▸ **Textausschnitt**:
<<<<

Sittenwidrige Schädigung iSv § 826 BGB durch sinnlose Bestellungen und anschließende Retourenvorgänge
OLG Hamm v. 16.4.2024 - 4 U 151/22
Der Sachverhalt:
Die Parteien vertreiben Matratzen im Internetversandhandel. Im Jahre 2019 bestellten zwei damalige Angestellte der Beklagten, I. und Y., in insgesamt elf Fällen über die Internethandelsplattformen Matratzen bzw. Matratzenauflagen bei der Klägerin. In 10 der 11 Fälle wurde die Ware zurückgesendet und es wurden negative Kommentare auf der Handelsplattform abgegeben, wie etwa:
,,Sehr unbequeme Matratze zudem chemischer Geruch"
und/oder
,,Der Geruch ist unerträglich trotz mehrmaliger Lüftung"
und/oder
,,Matratze stinkt unglaublich, habe sie schon ausgelüftet, aber nicht besser"
Es liegen keine Anhaltspunkte dafür vor, dass die von I. und Y. im Rahmen der Bestellvorgänge aufgestellten Behauptungen der Wahrheit entsprachen.
Das LG gab der Klage auf Schadensersatz und Unterlassung derartiger Bewertungen statt. Die Berufung der Beklagten hatte keinen Erfolg. Die Revision wurde nicht zugelassen.
Die Gründe:
Das LG hat in dem mit dem Klageantrag beanstandeten Verhalten zu Recht eine sittenwidrige vorsätzliche Schädigung im Sinne des § 826 BGB gesehen. Anzumerken ist lediglich, dass bereits die Veröffentlichung nachteiliger Äußerungen über die Klägerin oder nachteilige Äußerungen über die Klägerin gegenüber einzelnen Dritten (hier gegenüber den Plattformbetreibern) als solche Eingriffe in die Rechtssphäre der Klägerin darstellen, die als Schadenszufügung im Sinne des § 826 BGB anzusehen sind. Ein rechtlich anerkennenswertes Interesse der Beklagten an dem hier streitgegenständlichen Verhalten ist nicht einmal im Ansatz zu erkennen; es dient offenkundig allein dem Zweck, das Ansehen der Klägerin in der Öffentlichkeit und bei den Plattformbetreibern als ihren Vertragspartnern zu schmälern und die Klägerin systematisch mit der Abwicklung sinnloser Bestellungen und anschließender sinnloser Retourenvorgänge zu belasten.

>>>>

▸ **Angezeigte Zeilen**:
<<<<

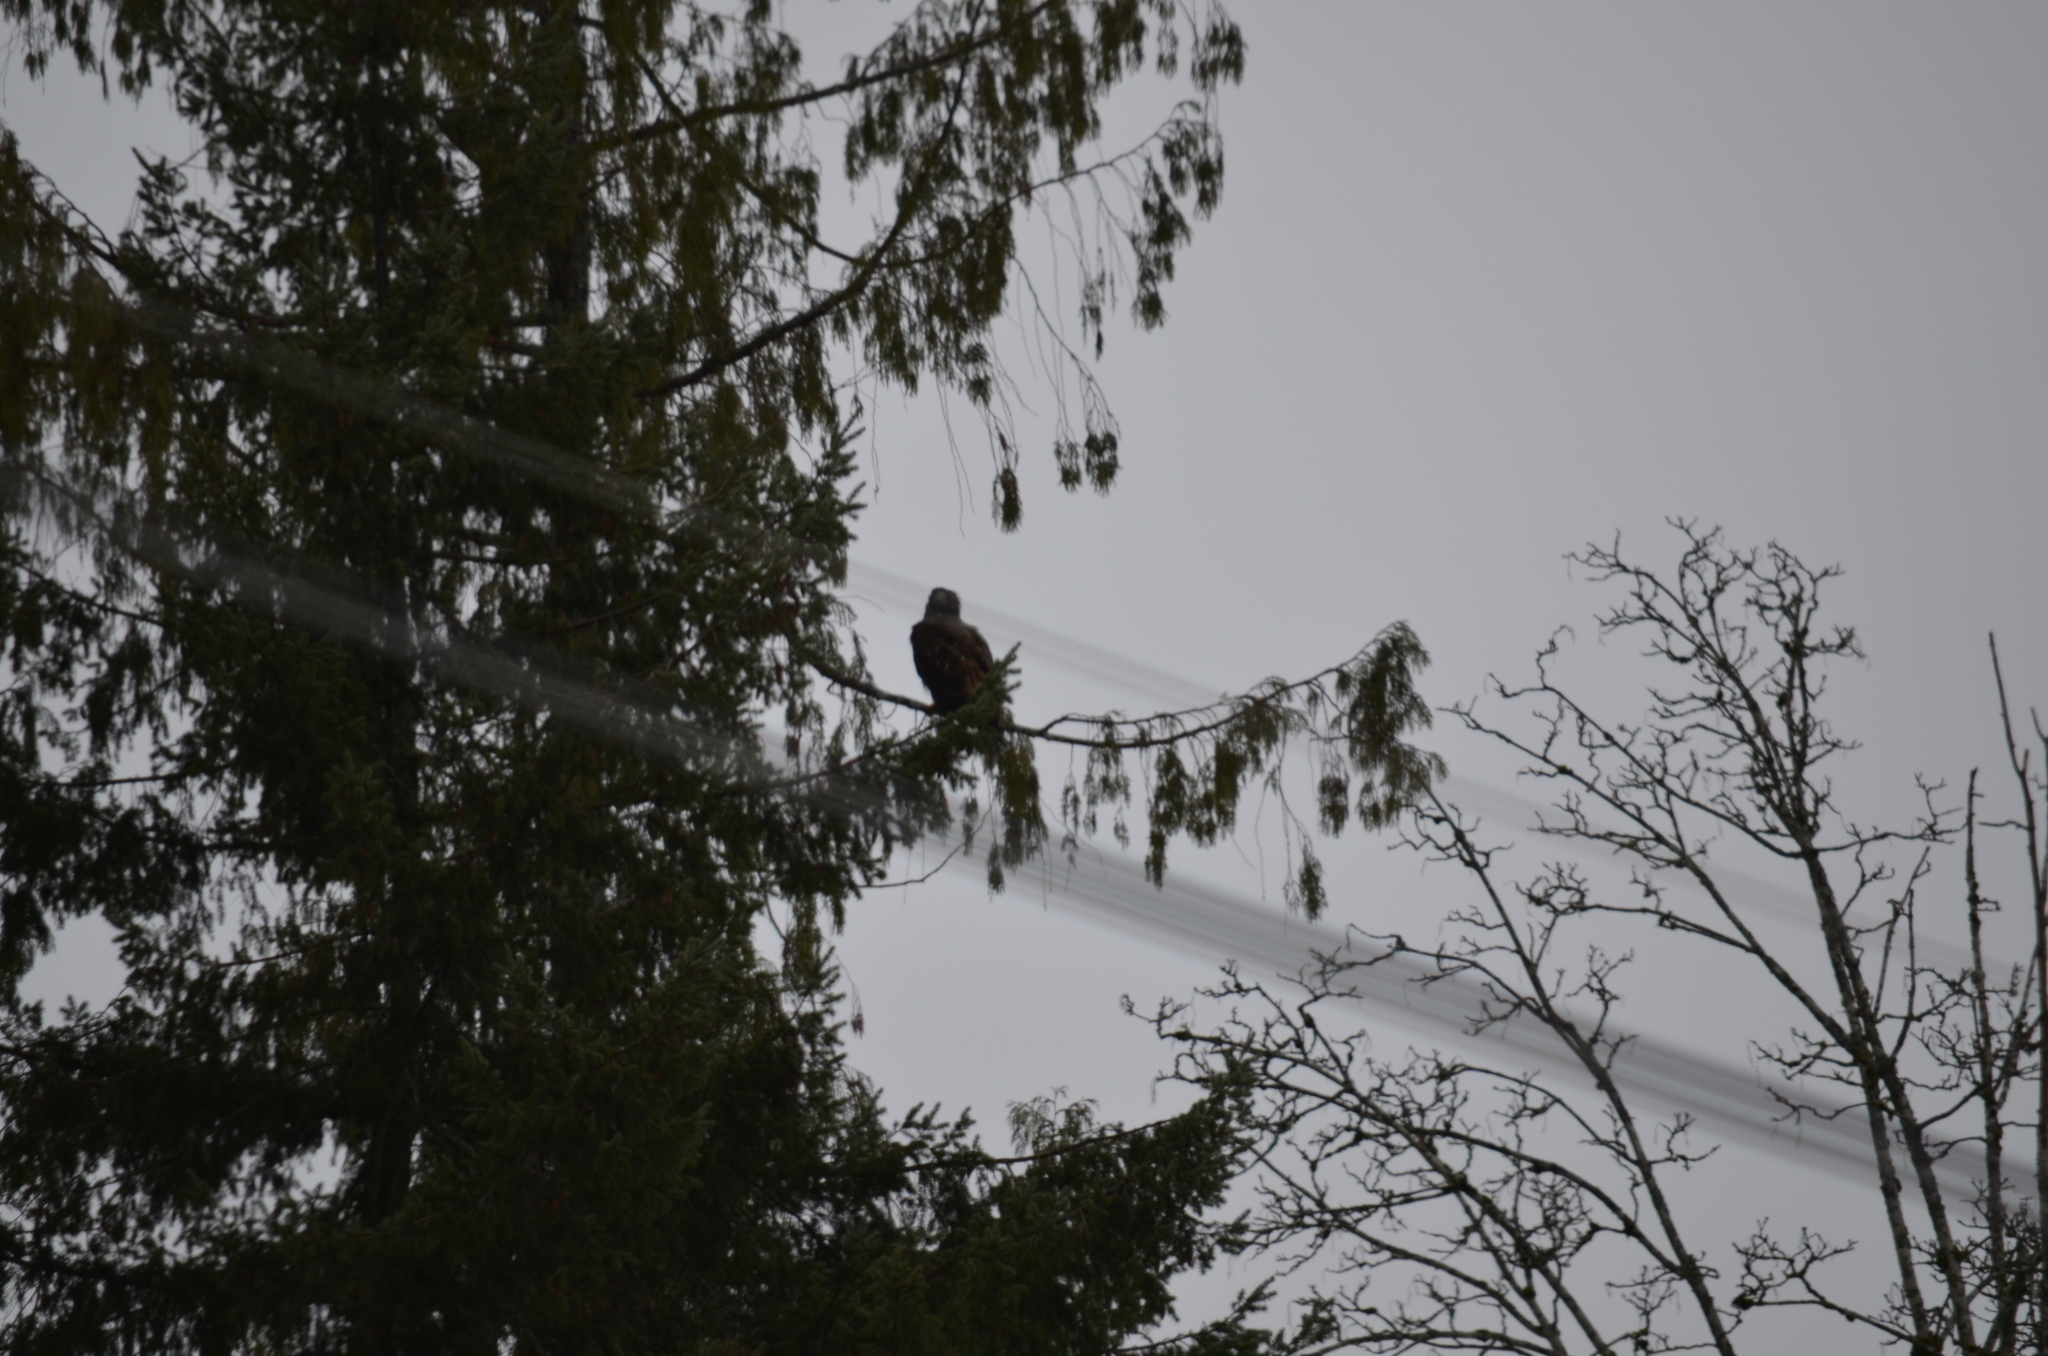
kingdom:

>>>>
<<<<

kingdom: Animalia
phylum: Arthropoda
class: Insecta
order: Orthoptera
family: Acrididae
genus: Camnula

>>>>

▸ **Deine Aufgabe**:
Beantworte anhand des Textausschnitts:
(a) Was vertreiben die Parteien, und auf welchem Weg?
(b) In wie vielen der elf Fälle wurde die Ware zurückgesendet?
(c) Welche Vorschrift des BGB sah das LG durch das Verhalten als erfüllt an?
Stütze dich dabei ausschließlich auf den Textausschnitt.

▸ **Gelöste Aufgabe**:
(a) Matratzen, im Internetversandhandel.
(b) In 10 Fällen.
(c) § 826 BGB (sittenwidrige vorsätzliche Schädigung).